O reaparecimento de doenças erradicadas no Brasil
Enviada em 07/10/2019
Com a melhoria no saneamento básico, aumento de campanhas vacinais e avanço da biotecnologia, o mundo passou uma diminuição no número de casos de certas doenças e a erradicação de outras, como a Varíola. No Brasil, isso se observa, indubitavelmente, quando se tratava da Pólio e do Sarampo. Todavia, essas e outras infecções reapareceram, fomentando uma questão de saúde pública. Com isso, sendo necessário discutir as causas e consequenciais desse panorama.
A priori, cabe destacar que há mudanças nacionais, nas quais corroboram para a manutenção do problema. No Brasil é garantido gratuitamente 19 vacinas no calendário e a maioria devem ser aplicadas durante a infância, todavia, o Ministério da Saúde informou que houve uma queda na cobertura vacinal, principalmente entre a população infantil. Esse cenário, é resultado de alguns vieses, mas com ênfase na falta de preocupação dos pais em vacinar seus filhos, devido a vida mais corrida, e na difusão de ideologias antivacinas. Nos dois casos, caracterizando negligência, que segundo o Estatuto da Criança e do Adolescente (ECA) é passível de penas, pois o órgão garante a vacinação e os demais cuidados de saúde, como direito da população infantojuvenil. Assim, com a diminuição da população imune, os patógenos tornam a aparecer, como casos alóctones, ou seja, aqueles que são trazidos de outros países onde as doenças não estavam controladas.

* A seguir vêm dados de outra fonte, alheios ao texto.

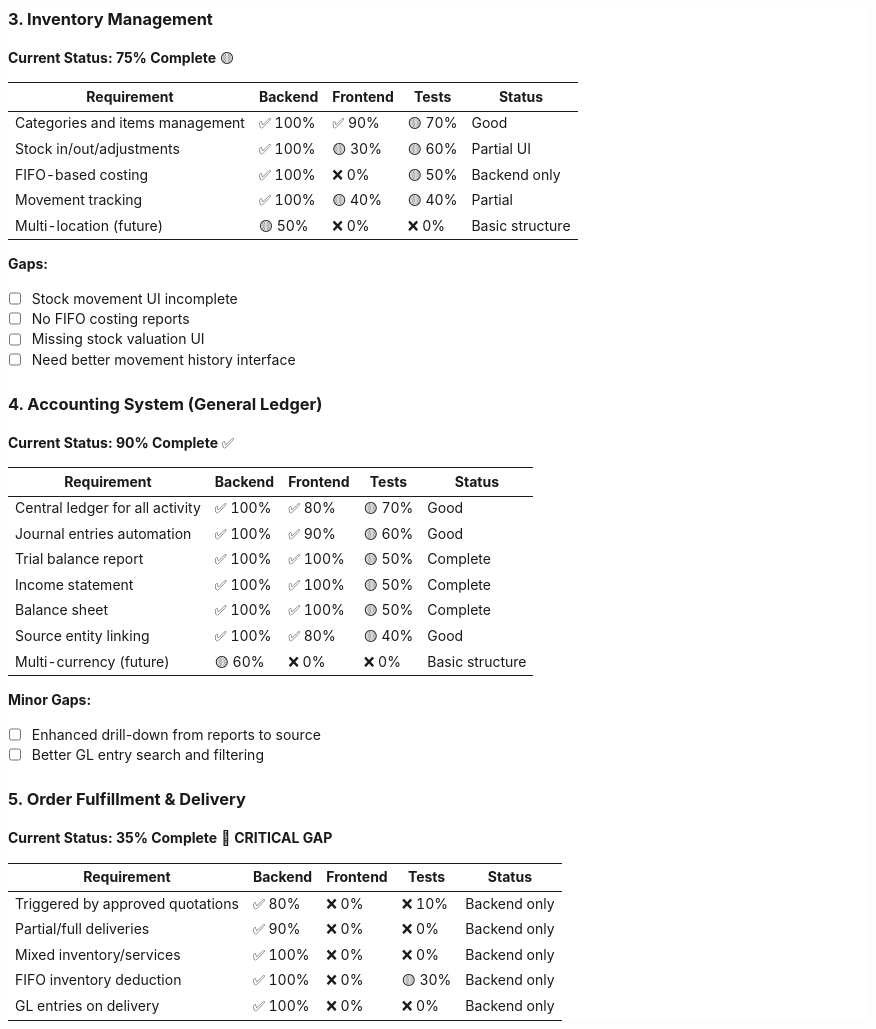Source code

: ### 3. Inventory Management
**Current Status: 75% Complete** 🟡

| Requirement | Backend | Frontend | Tests | Status |
|-------------|---------|----------|-------|--------|
| Categories and items management | ✅ 100% | ✅ 90% | 🟡 70% | Good |
| Stock in/out/adjustments | ✅ 100% | 🟡 30% | 🟡 60% | Partial UI |
| FIFO-based costing | ✅ 100% | ❌ 0% | 🟡 50% | Backend only |
| Movement tracking | ✅ 100% | 🟡 40% | 🟡 40% | Partial |
| Multi-location (future) | 🟡 50% | ❌ 0% | ❌ 0% | Basic structure |

**Gaps:**
- [ ] Stock movement UI incomplete
- [ ] No FIFO costing reports
- [ ] Missing stock valuation UI
- [ ] Need better movement history interface

### 4. Accounting System (General Ledger)
**Current Status: 90% Complete** ✅

| Requirement | Backend | Frontend | Tests | Status |
|-------------|---------|----------|-------|--------|
| Central ledger for all activity | ✅ 100% | ✅ 80% | 🟡 70% | Good |
| Journal entries automation | ✅ 100% | ✅ 90% | 🟡 60% | Good |
| Trial balance report | ✅ 100% | ✅ 100% | 🟡 50% | Complete |
| Income statement | ✅ 100% | ✅ 100% | 🟡 50% | Complete |
| Balance sheet | ✅ 100% | ✅ 100% | 🟡 50% | Complete |
| Source entity linking | ✅ 100% | ✅ 80% | 🟡 40% | Good |
| Multi-currency (future) | 🟡 60% | ❌ 0% | ❌ 0% | Basic structure |

**Minor Gaps:**
- [ ] Enhanced drill-down from reports to source
- [ ] Better GL entry search and filtering

### 5. Order Fulfillment & Delivery
**Current Status: 35% Complete** 🔴 **CRITICAL GAP**

| Requirement | Backend | Frontend | Tests | Status |
|-------------|---------|----------|-------|--------|
| Triggered by approved quotations | ✅ 80% | ❌ 0% | ❌ 10% | Backend only |
| Partial/full deliveries | ✅ 90% | ❌ 0% | ❌ 0% | Backend only |
| Mixed inventory/services | ✅ 100% | ❌ 0% | ❌ 0% | Backend only |
| FIFO inventory deduction | ✅ 100% | ❌ 0% | 🟡 30% | Backend only |
| GL entries on delivery | ✅ 100% | ❌ 0% | ❌ 0% | Backend only |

Não obstante, a persistência desse cenário tem consequenciais graves para a população Brasileira. Nesse âmbito, além da difusão das doenças, os agentes causadores podem sofrer mutações e tornarem mais agressivos, ocasionando várias cepas até então desconhecidas. Além disso, a população carente seria a mais prejudicada, visto que são elas que muitas vezes não conseguem ter o acesso ou são leigas sobre o assunto. Ademais, o país teria que realizar medidas drásticas, como a necessidade de fechar as fronteiras, e não receber refugiados, o que seria um caos em dimensões mundiais. Tal conjuntura, é responsável para que hoje haja 1,5 milhão de mortes infantis que poderiam ser evitadas por meio da vacinação no mundo, segundo a Organização Mundial da Saúde (OMS).
Em suma, faz-se imprescindível a tomada de medidas atenuantes ao entrave abordado. Posto isso, concerne ao Ministério da Saúde, o aumento das campanhas vacinais em todo o território brasileiro, por meio do uso da mídia para a promoção dessas, tal projeto ofertaria a quantidade necessária para a cobertura de cada município e das zonas rurais, incluindo os refugiados, atendendo a demanda de cada região de acordo a incidência e prevalência das doenças, objetivando a erradicação novamente da Pólio e do Sarampo, e o controle de outras, evitando mortes e disseminação de movimentos antivacinas.